▸ PROBLEM TO SOLVE: Beginning at the line containing "The given directory is added.", restate each line of the listing below word for word until the last one has been given.

▸ DATA:

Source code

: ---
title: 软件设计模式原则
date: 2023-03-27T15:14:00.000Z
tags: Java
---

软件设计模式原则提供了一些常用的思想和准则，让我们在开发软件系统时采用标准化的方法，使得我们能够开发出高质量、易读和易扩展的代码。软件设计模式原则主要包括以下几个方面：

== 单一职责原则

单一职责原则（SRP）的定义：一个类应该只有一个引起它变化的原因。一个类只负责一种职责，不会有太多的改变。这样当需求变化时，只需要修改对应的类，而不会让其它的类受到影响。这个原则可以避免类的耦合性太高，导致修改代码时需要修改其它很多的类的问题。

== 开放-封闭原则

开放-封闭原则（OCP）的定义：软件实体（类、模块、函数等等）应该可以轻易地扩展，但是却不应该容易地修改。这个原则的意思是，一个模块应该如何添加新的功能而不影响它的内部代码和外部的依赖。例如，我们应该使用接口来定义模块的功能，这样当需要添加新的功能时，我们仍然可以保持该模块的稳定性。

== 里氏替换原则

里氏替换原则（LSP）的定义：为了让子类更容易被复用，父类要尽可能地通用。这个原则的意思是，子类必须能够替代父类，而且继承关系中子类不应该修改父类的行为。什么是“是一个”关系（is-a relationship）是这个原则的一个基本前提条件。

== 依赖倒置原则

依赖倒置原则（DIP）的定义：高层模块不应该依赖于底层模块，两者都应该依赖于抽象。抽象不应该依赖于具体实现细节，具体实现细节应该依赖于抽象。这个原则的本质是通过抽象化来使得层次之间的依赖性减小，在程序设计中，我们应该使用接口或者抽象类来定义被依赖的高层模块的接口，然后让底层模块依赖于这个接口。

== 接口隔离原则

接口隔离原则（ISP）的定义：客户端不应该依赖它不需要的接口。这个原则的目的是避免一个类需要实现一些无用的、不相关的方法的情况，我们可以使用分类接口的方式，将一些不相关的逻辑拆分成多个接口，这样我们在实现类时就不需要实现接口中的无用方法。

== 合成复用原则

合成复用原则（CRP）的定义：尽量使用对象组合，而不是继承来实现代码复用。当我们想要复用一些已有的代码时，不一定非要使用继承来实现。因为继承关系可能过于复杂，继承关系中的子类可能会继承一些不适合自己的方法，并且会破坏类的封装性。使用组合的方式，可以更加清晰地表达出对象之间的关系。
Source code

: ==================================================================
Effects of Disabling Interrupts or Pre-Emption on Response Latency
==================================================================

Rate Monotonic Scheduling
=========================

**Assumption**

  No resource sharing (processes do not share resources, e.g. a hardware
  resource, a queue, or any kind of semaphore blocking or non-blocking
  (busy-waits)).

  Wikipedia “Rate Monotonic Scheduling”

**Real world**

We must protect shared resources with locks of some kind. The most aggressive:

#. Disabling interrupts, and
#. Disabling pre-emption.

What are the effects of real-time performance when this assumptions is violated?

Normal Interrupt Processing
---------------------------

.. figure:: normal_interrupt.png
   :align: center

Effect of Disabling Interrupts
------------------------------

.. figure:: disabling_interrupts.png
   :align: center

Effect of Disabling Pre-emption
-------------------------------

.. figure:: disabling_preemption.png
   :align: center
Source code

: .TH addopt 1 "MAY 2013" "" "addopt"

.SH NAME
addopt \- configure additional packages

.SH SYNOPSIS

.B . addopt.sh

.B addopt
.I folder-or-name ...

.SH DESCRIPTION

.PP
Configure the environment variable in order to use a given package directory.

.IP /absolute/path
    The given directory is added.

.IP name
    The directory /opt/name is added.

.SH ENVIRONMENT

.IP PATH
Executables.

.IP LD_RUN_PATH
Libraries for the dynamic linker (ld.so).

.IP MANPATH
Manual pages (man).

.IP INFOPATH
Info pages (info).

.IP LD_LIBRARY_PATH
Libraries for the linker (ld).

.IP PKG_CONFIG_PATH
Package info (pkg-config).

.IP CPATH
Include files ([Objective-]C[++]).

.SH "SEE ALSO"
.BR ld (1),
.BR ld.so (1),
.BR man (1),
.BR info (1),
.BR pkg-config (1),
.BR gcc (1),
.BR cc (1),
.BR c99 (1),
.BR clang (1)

▸ REPLY TO THE TASK:
    The given directory is added.

.IP name
    The directory /opt/name is added.

.SH ENVIRONMENT

.IP PATH
Executables.

.IP LD_RUN_PATH
Libraries for the dynamic linker (ld.so).

.IP MANPATH
Manual pages (man).

.IP INFOPATH
Info pages (info).

.IP LD_LIBRARY_PATH
Libraries for the linker (ld).

.IP PKG_CONFIG_PATH
Package info (pkg-config).

.IP CPATH
Include files ([Objective-]C[++]).

.SH "SEE ALSO"
.BR ld (1),
.BR ld.so (1),
.BR man (1),
.BR info (1),
.BR pkg-config (1),
.BR gcc (1),
.BR cc (1),
.BR c99 (1),
.BR clang (1)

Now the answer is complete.